There are two formats you can use for your own spectrograms, either .npz or .mat files. .npz is a numpy library format, for a file that can contain multiple arrays. The .mat extension denotes the equivalent Matlab data file format; many labs have existing codebases that generate spectrograms using Matlab. You will specify either npz or vak in the [PREP] section of your .toml configuration file.


This recipe describes how to using spectrograms generated with Python code. For Matlab code, the only difference is, you would save each spectrogram in a .mat file, using the built-in save function.

  1. Write your script that generates spectrograms for each of your audio files, e.g. using librosa.

  2. In that script, save each spectrogram in an .npz file, along with the vectors of times and frequencies that are typically returned by a function that computes spectrograms.

    The naming and the contents of the file should match the specification in Spectrogram file format.

    A spectrogram array files should contain (at least) three items.

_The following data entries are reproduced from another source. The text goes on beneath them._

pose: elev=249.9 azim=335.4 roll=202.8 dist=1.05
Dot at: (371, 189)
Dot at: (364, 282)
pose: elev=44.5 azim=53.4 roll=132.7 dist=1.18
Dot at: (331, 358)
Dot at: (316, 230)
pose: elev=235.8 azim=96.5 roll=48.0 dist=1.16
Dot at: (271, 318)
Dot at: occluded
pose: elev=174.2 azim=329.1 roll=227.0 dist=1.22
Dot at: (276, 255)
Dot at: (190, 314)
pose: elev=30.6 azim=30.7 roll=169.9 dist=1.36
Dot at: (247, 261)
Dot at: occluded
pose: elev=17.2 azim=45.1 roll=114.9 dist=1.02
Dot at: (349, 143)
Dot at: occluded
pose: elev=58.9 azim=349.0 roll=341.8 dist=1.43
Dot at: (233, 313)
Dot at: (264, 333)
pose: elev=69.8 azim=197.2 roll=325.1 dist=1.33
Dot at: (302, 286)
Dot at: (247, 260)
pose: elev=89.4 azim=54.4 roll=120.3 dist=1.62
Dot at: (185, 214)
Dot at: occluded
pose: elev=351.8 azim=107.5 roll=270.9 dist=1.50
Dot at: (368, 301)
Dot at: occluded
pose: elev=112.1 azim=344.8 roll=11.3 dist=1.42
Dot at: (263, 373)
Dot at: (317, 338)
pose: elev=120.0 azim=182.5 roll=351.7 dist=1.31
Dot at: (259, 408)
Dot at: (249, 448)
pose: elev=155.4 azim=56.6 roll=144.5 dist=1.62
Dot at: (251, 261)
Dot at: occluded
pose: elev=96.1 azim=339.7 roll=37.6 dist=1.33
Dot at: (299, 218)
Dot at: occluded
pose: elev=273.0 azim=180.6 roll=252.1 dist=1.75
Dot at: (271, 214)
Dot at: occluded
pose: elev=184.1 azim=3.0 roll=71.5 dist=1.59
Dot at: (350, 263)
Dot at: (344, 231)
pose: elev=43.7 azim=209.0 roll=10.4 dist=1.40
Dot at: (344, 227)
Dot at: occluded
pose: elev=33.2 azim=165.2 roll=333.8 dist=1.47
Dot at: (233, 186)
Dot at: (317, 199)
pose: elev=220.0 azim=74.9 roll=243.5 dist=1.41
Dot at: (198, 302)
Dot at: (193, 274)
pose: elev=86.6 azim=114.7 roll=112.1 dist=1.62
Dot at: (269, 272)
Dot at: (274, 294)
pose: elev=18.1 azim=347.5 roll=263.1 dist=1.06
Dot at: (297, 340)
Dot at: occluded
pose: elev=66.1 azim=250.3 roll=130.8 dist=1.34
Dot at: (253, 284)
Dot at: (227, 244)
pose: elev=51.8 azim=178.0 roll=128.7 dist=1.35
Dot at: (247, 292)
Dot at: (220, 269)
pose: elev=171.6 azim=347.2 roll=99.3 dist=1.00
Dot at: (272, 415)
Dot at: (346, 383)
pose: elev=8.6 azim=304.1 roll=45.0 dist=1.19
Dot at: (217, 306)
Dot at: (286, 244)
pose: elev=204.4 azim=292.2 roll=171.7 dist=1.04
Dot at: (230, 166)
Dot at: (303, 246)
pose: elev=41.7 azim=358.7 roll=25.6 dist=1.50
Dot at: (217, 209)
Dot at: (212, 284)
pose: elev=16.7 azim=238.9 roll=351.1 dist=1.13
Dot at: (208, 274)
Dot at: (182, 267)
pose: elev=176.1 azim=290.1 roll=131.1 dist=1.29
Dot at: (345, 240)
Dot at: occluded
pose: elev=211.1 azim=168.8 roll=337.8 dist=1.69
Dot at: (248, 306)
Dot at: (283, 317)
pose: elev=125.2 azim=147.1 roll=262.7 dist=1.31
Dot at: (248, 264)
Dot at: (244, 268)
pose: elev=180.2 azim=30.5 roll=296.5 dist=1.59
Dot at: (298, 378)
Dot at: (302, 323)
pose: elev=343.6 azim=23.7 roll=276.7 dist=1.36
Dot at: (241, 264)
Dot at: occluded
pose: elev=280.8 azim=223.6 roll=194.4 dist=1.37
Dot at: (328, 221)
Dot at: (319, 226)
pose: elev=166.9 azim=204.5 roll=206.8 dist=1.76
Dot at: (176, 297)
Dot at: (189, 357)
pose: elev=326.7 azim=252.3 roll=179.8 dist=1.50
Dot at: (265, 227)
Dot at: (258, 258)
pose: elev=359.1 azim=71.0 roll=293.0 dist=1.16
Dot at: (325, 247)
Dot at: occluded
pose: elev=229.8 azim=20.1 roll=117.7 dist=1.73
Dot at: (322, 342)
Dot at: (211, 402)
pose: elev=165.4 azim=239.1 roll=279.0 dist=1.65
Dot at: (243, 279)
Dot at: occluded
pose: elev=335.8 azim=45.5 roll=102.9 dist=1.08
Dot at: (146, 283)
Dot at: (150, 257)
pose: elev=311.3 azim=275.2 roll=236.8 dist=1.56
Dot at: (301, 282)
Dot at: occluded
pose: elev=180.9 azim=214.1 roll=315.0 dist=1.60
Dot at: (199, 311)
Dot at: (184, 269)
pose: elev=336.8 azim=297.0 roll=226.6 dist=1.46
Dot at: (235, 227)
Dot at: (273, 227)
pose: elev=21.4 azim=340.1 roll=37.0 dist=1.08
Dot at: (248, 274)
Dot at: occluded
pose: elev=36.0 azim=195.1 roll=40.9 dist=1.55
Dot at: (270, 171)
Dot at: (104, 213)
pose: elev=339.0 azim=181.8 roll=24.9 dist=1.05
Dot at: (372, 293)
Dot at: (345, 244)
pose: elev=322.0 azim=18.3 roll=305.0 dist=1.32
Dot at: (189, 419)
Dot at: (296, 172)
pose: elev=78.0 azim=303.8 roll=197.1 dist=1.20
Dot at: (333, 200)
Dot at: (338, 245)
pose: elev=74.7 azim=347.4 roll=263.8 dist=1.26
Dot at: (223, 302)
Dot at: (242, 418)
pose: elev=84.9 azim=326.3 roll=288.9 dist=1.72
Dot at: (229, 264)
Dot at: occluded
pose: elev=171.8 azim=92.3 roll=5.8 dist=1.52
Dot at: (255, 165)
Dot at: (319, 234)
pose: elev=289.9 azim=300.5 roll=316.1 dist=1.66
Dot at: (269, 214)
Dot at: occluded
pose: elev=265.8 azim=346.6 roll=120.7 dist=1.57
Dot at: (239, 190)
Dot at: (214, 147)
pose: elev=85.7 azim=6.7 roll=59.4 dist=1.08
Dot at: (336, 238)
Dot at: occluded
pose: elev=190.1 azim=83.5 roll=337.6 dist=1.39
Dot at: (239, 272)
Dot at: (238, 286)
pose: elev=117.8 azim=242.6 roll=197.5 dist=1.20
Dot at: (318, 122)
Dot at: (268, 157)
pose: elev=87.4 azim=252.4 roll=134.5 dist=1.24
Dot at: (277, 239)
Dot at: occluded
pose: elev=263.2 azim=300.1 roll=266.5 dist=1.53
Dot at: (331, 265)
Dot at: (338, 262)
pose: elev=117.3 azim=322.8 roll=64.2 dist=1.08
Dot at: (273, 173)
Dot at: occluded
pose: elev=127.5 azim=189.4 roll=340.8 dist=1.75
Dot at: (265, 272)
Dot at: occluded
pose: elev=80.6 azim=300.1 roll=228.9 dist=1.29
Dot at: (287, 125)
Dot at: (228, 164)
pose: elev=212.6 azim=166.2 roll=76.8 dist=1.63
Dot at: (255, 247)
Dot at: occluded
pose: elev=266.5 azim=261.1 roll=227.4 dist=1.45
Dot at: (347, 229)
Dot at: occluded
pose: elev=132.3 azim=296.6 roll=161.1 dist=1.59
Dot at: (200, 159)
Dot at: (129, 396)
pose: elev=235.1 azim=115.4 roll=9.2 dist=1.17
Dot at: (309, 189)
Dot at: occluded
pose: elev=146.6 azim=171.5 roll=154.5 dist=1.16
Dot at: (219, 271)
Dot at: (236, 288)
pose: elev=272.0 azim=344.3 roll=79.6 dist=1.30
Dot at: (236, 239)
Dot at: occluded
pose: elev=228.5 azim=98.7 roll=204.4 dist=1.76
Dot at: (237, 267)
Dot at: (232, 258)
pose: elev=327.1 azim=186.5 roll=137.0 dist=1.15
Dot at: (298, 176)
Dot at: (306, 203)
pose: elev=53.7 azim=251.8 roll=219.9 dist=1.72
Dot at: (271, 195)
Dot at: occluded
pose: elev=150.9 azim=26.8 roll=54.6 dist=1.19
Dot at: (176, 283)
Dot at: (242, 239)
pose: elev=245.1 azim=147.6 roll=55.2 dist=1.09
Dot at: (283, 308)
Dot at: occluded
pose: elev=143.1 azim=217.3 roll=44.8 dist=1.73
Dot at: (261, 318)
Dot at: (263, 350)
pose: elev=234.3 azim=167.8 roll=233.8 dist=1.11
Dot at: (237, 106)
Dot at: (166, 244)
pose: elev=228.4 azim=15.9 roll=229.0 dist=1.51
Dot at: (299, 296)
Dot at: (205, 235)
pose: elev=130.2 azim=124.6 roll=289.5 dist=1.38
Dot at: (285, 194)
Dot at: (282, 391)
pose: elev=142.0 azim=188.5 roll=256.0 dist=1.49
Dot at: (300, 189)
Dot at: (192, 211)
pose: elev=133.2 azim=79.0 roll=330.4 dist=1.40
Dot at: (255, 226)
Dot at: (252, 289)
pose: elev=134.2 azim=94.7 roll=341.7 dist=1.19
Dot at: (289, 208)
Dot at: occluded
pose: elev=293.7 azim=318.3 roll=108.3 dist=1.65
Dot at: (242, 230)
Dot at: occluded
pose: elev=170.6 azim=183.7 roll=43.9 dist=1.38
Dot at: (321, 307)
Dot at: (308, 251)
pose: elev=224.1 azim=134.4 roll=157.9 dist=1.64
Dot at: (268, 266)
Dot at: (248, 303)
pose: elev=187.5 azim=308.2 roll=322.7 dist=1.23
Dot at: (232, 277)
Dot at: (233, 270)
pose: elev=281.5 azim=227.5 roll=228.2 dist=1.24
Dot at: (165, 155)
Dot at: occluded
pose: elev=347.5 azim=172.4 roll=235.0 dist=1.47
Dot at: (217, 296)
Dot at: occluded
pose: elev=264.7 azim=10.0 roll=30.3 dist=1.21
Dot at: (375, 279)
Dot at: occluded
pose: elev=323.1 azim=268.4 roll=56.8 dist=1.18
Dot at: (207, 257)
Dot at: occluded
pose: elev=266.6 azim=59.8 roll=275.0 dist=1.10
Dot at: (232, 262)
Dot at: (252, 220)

    1. The spectrogram, an m x n matrix

    2. A vector of m frequency bins, where the value of each element is the frequency at the center of the bin

    3. A vector of n time bins, where the value each element is the time at the center of the bin

    A fourth item is not required, but is suggested.

    Please consult the page specifying the spectrogram file format for more details. There is also a link on that page to download an example set of .npz files generated by running vak prep, that you can inspect to better understand what the contents of the files saved by your script should be.

  3. In the [PREP] section of your vak configuration file, specify:

    spect_format = 'npz'

    For the data_dir option, put the path to the directory that contains all npz files saved by your script.

  4. Run vak prep with that configuration file. vak will look for npz files in the data_dir directory, and link them to the correct annotation by removing the npz from the file name to recover the name of the audio file, and then finding an annotation for that audio file.